Parece haver poucas dúvidas de que a digitalização é um dos acontecimentos que estão a moldar o nosso mundo, juntamente com as mudanças climáticas, a globalização e as mudanças demográficas. «A digitalização, em si, não é propriamente boa nem necessariamente má para atingir as metas climáticas. Depende do que fazemos com ela. Novos processos de informação podem promover transparência, por exemplo, sobre a pegada ecológica dos produtos. No entanto, essa mudança só ocorrerá em toda a sua extensão quando as tecnologias forem integradas na sociedade de forma natural, nos procedimentos organizacionais, nos processos de trabalho, no comportamento humano, nos modelos de negócios e na acção política», acrescentou Miguel Fernandes, professor universitário e consultor na área das políticas ambientais.
Para este especialista, de resto alinhado com as consultoras, a descarbonização e a digitalização são megatendências que irão forçar sectores e indústrias a passar por mudanças estruturais e alterar fundamentalmente os modelos de negócio tradicionais. «São necessários novos modelos de negócios que coloquem a sustentabilidade no centro das actividades empresariais: já não se trata de uma estratégia económica que funcione na perspectiva da sustentabilidade, mas sim de uma estratégia de sustentabilidade que funcione do ponto de vista económico».
Para Miguel Fernandes, a transformação para um modelo de negócio de ‘baixo carbono’ deve, portanto, tornar-se uma pedra angular importante na estratégia de cada empresa. Para implementar essa mudança de direcção, além da cooperação intersectorial entre as empresas, é necessária uma estratégia climática, metas mensuráveis, planos de acção claramente definidos e relatórios que avaliem a eficácia das medidas.
Neutralidade Climática até 2050
Convém relembrar que a União Europeia visa um impacto neutro no clima até 2050 – uma economia com zero emissões líquidas de gases com efeito de estufa. Este objectivo é um elemento central do Pacto Ecológico Europeu e está em consonância com o compromisso assumido pela UE no plano da acção climática a nível mundial, no quadro do Acordo de Paris.
«A transição para uma sociedade com impacto neutro no clima representa simultaneamente um desafio que urge vencer e uma oportunidade para construir um futuro melhor para todos», esclarece a União Europeia. «Toda a sociedade e todos os sectores económicos terão um papel a desempenhar – do sector energético ao sector industrial, passando pelos sectores da mobilidade, construção, agricultura e florestas. A UE pode liderar o processo investindo em soluções tecnológicas realistas, na capacitação dos cidadãos e na coordenação da acção em domínios fundamentais como a política industrial, o financiamento ou a investigação, assegurando simultaneamente a justiça social para uma transição justa».

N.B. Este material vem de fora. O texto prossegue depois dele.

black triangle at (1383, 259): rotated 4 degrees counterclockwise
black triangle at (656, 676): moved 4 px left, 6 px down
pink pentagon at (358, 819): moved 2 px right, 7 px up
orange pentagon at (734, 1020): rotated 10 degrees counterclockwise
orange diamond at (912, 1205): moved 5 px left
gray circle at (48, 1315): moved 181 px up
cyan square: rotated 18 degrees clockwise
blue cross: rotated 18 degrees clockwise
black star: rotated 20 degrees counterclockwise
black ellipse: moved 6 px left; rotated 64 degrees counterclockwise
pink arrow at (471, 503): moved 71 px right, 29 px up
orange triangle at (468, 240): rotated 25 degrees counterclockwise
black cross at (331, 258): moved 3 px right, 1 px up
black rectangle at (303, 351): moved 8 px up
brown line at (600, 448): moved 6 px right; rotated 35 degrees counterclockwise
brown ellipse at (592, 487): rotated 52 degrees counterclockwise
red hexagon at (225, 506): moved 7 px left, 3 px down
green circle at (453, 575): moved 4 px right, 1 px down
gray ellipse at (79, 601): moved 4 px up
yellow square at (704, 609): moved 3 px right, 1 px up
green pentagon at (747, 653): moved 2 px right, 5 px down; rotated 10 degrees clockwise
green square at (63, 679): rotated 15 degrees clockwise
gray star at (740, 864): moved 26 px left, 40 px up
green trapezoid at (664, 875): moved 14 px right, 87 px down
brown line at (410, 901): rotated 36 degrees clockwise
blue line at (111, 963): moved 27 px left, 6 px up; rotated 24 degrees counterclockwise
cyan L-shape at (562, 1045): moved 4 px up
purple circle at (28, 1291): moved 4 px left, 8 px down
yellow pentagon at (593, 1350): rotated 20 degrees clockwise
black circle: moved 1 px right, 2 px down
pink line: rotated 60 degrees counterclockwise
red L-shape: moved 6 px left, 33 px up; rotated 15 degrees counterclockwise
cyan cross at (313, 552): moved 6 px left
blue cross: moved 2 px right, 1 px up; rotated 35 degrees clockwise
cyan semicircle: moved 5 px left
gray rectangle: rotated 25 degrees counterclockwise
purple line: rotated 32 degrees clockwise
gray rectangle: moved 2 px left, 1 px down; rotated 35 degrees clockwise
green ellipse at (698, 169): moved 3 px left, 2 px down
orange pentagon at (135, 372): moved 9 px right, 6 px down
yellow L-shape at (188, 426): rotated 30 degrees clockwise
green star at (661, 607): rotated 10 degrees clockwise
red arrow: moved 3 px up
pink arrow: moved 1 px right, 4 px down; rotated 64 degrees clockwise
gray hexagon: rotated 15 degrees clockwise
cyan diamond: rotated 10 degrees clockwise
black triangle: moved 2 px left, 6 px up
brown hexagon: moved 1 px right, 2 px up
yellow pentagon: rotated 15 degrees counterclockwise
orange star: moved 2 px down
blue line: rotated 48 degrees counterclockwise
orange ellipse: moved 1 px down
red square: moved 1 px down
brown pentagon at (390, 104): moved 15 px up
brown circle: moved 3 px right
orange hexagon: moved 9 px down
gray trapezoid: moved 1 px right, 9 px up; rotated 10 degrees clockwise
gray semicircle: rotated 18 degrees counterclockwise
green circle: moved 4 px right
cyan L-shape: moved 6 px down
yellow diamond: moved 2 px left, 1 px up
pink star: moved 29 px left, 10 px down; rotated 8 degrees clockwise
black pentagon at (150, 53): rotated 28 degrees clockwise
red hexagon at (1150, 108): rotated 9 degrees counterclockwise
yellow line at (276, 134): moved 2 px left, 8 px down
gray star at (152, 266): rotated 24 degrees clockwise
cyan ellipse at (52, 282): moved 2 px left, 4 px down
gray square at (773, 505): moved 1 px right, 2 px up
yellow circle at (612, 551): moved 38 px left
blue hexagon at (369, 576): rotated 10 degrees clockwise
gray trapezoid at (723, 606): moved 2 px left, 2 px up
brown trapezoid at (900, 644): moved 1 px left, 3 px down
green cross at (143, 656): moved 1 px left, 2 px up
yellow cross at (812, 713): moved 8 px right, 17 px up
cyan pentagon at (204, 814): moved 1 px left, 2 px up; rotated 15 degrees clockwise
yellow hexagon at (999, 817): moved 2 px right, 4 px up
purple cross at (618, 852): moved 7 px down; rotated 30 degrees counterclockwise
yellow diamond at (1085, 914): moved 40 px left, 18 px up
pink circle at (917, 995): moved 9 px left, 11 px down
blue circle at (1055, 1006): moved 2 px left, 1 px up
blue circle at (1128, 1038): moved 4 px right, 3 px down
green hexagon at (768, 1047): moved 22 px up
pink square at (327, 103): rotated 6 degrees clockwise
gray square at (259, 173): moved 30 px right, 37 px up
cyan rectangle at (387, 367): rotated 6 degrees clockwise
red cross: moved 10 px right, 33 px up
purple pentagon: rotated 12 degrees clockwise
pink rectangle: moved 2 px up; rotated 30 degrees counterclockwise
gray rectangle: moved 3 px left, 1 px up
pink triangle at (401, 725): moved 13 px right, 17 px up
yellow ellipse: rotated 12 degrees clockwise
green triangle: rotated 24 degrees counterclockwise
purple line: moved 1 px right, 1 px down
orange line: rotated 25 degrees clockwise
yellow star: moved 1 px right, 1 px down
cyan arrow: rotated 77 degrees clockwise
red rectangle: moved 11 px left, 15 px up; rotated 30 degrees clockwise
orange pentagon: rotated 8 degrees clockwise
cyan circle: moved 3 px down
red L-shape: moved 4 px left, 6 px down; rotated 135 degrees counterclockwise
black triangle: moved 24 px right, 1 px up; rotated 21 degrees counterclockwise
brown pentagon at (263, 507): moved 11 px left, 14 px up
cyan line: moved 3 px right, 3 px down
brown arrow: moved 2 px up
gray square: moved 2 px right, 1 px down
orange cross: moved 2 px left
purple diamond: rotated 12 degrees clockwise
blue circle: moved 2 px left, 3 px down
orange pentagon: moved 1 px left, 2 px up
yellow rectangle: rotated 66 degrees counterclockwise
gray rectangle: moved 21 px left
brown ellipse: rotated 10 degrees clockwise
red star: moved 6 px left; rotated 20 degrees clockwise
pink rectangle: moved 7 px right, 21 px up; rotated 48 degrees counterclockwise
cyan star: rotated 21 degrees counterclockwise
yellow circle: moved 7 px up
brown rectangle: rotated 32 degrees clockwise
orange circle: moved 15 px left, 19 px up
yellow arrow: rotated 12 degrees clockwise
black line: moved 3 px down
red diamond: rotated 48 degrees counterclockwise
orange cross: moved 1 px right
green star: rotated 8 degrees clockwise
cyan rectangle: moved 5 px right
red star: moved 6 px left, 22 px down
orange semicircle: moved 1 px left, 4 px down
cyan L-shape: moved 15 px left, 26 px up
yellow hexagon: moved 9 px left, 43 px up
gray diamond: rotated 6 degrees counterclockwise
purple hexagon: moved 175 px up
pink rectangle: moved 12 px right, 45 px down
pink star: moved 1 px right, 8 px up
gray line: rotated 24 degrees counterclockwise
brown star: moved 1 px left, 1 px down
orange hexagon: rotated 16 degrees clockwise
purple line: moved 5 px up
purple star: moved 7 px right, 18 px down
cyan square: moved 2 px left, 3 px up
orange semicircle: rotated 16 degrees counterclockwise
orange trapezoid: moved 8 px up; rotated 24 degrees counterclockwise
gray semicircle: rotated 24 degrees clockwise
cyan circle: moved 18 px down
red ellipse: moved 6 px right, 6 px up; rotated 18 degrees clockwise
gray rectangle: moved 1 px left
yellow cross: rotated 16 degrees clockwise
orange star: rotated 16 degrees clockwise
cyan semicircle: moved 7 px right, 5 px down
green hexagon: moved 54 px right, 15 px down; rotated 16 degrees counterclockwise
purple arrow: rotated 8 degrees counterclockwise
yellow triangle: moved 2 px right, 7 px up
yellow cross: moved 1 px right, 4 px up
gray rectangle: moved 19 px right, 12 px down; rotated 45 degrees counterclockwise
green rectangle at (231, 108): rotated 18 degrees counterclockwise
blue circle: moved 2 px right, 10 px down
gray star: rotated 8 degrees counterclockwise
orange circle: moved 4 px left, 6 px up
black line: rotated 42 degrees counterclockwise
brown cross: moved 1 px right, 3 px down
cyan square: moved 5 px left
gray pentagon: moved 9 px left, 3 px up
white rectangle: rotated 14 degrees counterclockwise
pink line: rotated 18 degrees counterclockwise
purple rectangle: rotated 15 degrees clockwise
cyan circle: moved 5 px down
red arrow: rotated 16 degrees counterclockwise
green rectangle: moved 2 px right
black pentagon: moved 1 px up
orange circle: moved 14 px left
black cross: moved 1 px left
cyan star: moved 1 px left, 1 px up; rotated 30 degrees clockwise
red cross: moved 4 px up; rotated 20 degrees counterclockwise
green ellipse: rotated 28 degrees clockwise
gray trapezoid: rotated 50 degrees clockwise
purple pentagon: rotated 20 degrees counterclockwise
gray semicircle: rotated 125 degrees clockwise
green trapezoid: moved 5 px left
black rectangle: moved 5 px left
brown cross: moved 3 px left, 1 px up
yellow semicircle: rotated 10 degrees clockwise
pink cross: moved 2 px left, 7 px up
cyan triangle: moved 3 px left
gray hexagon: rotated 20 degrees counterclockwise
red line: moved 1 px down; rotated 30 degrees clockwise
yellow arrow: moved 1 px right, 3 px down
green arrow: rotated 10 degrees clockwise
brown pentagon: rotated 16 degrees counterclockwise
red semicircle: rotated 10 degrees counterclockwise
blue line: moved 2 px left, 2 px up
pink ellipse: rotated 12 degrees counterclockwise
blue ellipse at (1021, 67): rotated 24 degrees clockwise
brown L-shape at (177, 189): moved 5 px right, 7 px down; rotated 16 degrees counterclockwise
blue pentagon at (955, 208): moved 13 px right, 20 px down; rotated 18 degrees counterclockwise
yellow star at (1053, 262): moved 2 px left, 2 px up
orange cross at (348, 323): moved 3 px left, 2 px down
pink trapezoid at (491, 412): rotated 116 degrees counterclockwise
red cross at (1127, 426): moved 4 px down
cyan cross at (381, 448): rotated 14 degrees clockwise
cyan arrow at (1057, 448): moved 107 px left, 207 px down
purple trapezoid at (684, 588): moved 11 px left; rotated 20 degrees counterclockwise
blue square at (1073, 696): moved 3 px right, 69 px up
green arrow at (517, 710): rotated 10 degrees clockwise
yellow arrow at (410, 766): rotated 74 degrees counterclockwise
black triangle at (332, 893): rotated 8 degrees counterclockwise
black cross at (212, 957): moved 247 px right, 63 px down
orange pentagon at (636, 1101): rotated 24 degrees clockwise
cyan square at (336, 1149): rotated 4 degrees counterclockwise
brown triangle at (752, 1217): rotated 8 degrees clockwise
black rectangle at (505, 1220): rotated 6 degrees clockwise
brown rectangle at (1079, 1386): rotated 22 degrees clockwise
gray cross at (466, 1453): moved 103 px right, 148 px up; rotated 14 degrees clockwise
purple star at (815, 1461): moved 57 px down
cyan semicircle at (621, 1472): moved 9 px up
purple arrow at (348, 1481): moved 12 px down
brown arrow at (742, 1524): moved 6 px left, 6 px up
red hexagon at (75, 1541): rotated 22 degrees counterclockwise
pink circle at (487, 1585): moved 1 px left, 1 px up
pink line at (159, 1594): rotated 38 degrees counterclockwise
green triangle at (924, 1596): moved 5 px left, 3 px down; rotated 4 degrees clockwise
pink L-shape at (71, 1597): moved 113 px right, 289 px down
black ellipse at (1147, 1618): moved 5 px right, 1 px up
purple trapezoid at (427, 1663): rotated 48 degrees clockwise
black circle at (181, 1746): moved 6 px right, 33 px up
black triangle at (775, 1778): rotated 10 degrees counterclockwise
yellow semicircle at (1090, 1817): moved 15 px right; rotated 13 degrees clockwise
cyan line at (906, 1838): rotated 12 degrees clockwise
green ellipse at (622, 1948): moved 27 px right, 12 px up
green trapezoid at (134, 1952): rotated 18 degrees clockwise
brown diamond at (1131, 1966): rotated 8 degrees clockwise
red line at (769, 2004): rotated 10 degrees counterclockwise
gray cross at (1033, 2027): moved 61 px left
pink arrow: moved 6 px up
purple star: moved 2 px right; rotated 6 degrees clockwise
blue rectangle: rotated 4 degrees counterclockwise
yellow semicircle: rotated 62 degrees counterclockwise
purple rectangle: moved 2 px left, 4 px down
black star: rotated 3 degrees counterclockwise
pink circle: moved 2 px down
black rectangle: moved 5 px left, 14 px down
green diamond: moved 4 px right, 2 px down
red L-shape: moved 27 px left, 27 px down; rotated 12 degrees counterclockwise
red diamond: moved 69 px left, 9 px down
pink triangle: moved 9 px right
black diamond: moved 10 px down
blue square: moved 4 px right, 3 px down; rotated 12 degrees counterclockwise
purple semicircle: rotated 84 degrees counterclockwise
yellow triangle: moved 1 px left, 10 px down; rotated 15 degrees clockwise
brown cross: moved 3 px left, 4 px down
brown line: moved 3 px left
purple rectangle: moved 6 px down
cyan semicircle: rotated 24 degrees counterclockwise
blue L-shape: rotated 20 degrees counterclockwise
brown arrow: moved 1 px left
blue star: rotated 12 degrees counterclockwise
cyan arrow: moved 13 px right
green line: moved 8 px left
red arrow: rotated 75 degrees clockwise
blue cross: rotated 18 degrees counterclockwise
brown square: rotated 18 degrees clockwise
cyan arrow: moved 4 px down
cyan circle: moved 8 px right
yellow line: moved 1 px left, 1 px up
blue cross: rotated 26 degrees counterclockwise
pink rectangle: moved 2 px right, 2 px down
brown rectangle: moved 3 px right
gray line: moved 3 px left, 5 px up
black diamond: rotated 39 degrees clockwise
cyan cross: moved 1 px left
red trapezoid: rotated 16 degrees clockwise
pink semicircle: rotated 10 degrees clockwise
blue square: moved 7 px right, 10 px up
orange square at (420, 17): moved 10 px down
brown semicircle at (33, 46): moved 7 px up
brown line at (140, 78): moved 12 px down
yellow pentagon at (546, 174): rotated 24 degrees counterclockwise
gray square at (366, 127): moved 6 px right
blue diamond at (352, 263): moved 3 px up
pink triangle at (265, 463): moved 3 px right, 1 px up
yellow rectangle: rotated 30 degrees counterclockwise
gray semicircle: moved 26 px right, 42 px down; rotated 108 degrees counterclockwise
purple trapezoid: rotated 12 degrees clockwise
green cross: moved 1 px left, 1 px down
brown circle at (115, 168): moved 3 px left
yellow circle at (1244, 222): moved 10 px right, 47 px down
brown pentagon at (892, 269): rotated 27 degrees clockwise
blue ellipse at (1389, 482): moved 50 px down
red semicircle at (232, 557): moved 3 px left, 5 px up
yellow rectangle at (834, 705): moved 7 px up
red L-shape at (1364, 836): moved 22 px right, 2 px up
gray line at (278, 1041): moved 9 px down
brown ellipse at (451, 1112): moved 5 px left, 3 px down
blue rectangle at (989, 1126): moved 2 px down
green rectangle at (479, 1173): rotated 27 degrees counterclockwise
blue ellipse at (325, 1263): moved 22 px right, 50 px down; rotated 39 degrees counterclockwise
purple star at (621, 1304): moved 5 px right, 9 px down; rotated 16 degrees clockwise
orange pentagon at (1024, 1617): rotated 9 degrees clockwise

João Galamba, secretário de Estado da Energia, defendeu num debate recente sobre o impacto da digitalização e da descarbonização nas infra-estruturas, organizado pelo jornal Expresso, que vivemos hoje uma revolução no nosso sistema energético que não se fará sem o forte contributo da tecnologia e, em particular, da digitalização. «Partimos de um modelo no qual a generalidade dos consumidores de electricidade era passiva, era algo que chegava às nossas casas, às nossas empresas. Com a produção descentralizada e penetração de renováveis, cada vez mais as empresas, cidadãos e a comunidade serão consumidores mas também produtores, o que coloca enormes desafios ao nosso sistema energético».
Desafios que no entender do secretário de Estado não seriam possíveis de lidar sem a componente tecnológica. «Vivemos aqui um momento extraordinário, disruptivo e de transformação acelerada. Apesar de todas as dificuldades e desafios, só podemos encarar o futuro com optimismo. Vai ser uma década muito interessante nesta área e na relação entre tecnologia e energia».